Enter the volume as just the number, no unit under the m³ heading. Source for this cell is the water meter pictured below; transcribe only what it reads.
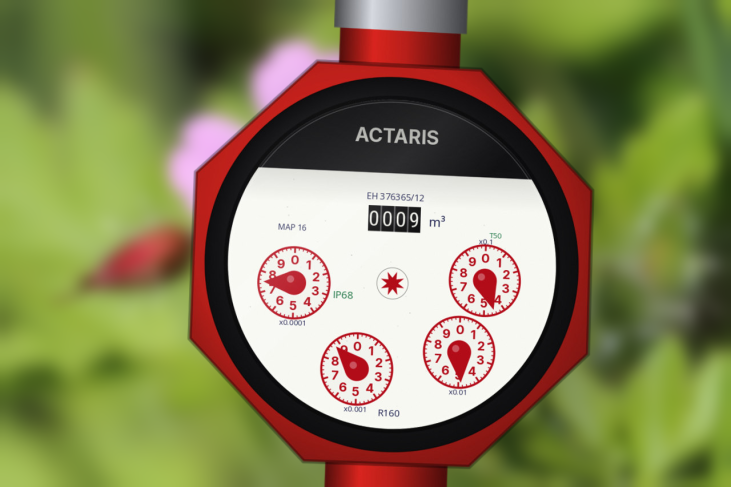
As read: 9.4487
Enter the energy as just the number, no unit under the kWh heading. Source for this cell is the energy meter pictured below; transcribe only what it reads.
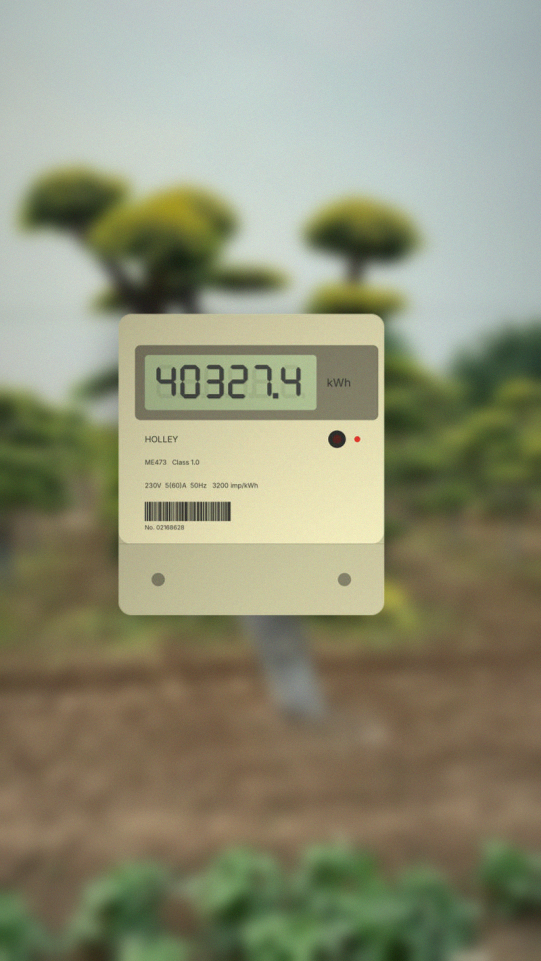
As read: 40327.4
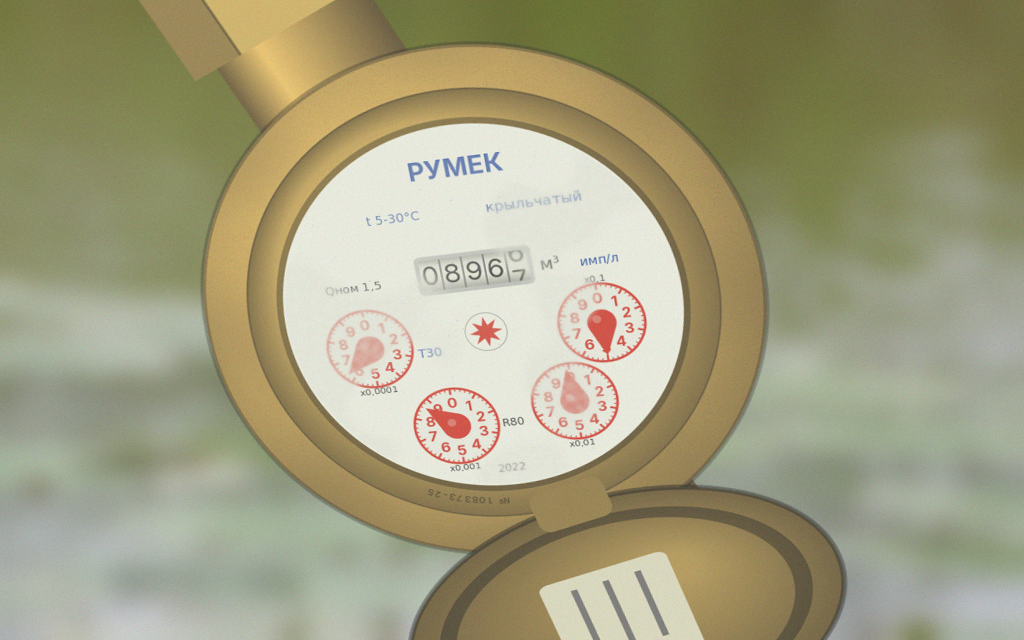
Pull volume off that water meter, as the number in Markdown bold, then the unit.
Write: **8966.4986** m³
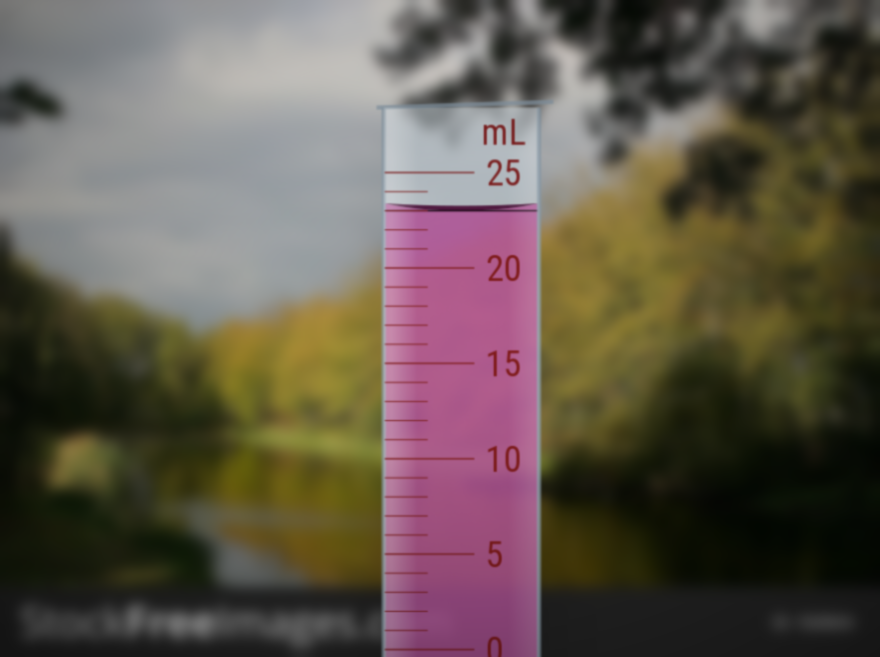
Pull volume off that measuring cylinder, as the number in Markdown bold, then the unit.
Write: **23** mL
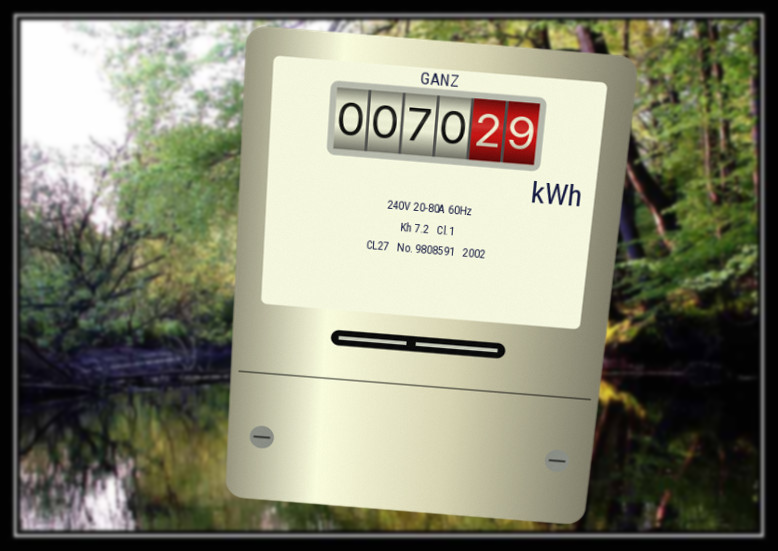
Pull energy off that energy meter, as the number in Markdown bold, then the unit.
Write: **70.29** kWh
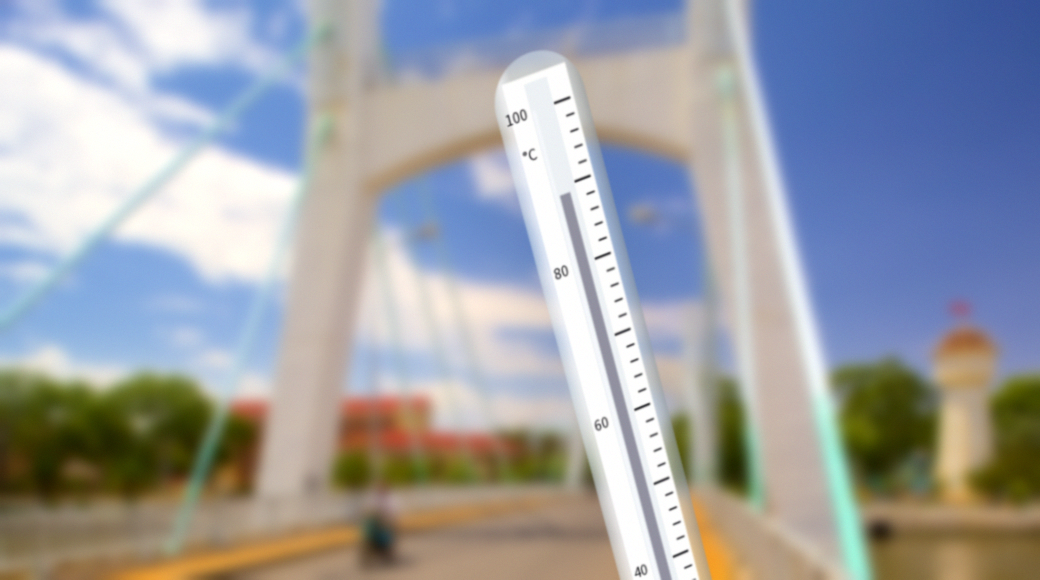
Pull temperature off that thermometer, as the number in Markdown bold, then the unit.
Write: **89** °C
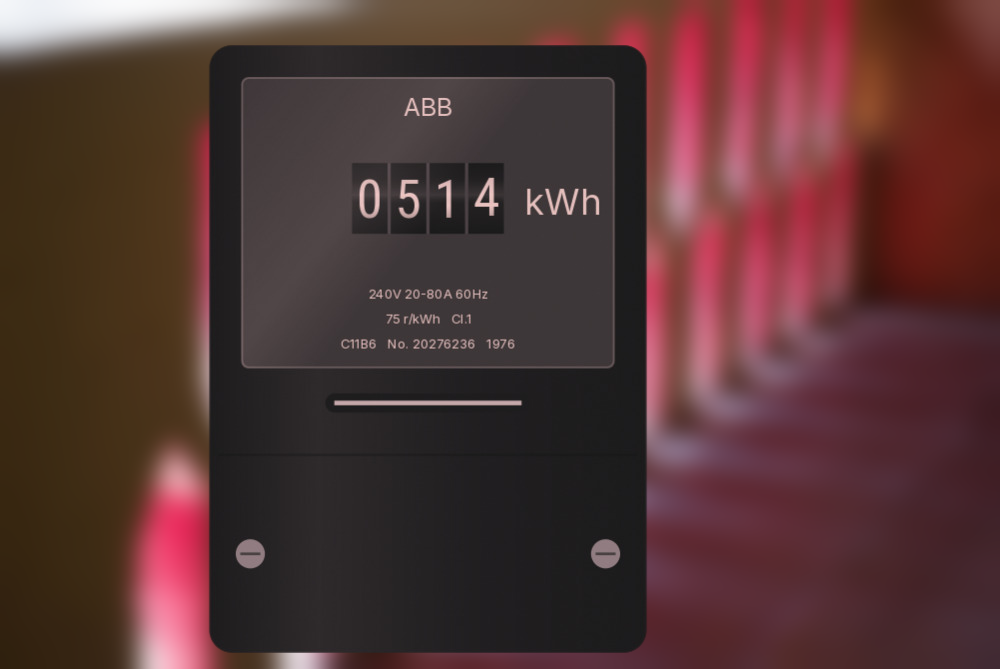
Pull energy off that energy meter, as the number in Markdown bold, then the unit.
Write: **514** kWh
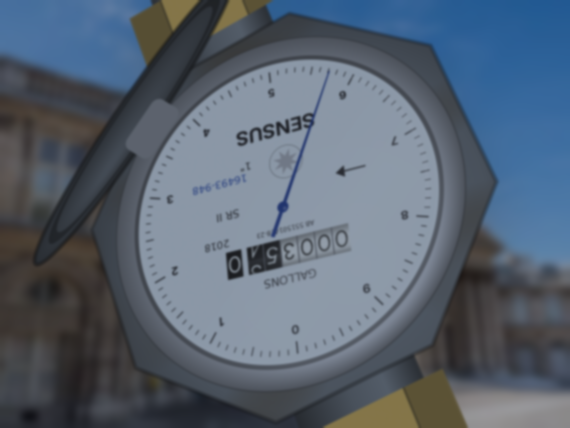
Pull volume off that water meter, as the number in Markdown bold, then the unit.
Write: **3535.7** gal
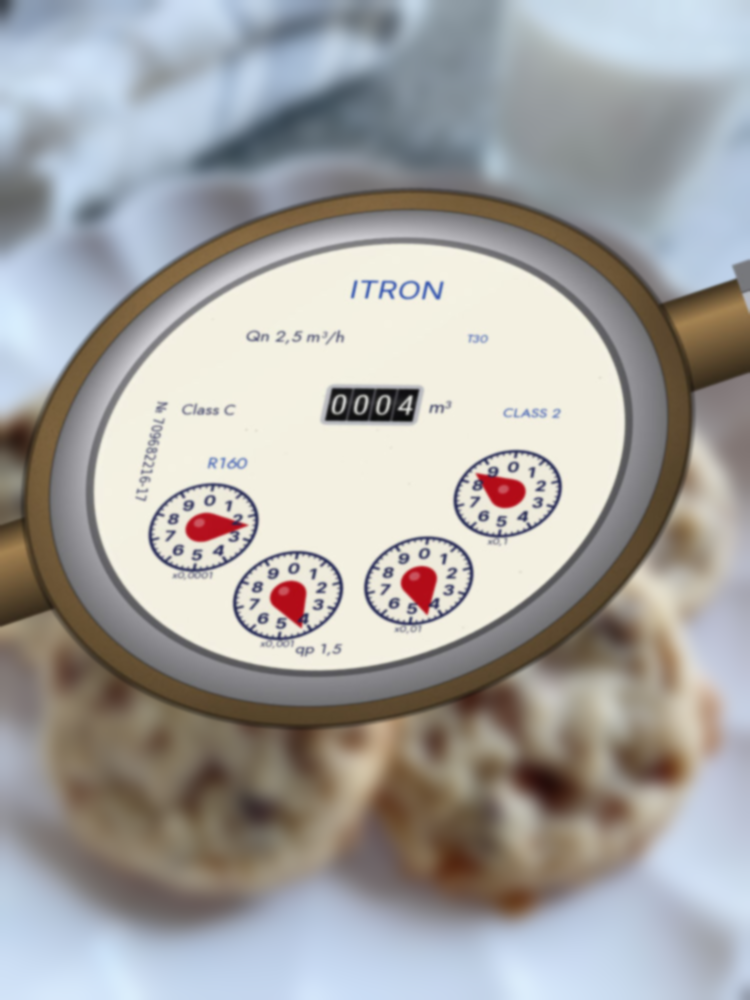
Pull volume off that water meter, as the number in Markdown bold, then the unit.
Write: **4.8442** m³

- - -

> [Task item]: Copy out every one of the records above word for word, leaving out the pictures.

> [Response area]:
Enter the volume as just the number, no unit under the m³ heading. Source for this cell is the water meter pictured below; transcribe only what it reads.
As read: 9.4487
Enter the energy as just the number, no unit under the kWh heading. Source for this cell is the energy meter pictured below; transcribe only what it reads.
As read: 40327.4
Pull volume off that water meter, as the number in Markdown bold, then the unit.
Write: **8966.4986** m³
Pull volume off that measuring cylinder, as the number in Markdown bold, then the unit.
Write: **23** mL
Pull energy off that energy meter, as the number in Markdown bold, then the unit.
Write: **70.29** kWh
Pull temperature off that thermometer, as the number in Markdown bold, then the unit.
Write: **89** °C
Pull energy off that energy meter, as the number in Markdown bold, then the unit.
Write: **514** kWh
Pull volume off that water meter, as the number in Markdown bold, then the unit.
Write: **3535.7** gal
Pull volume off that water meter, as the number in Markdown bold, then the unit.
Write: **4.8442** m³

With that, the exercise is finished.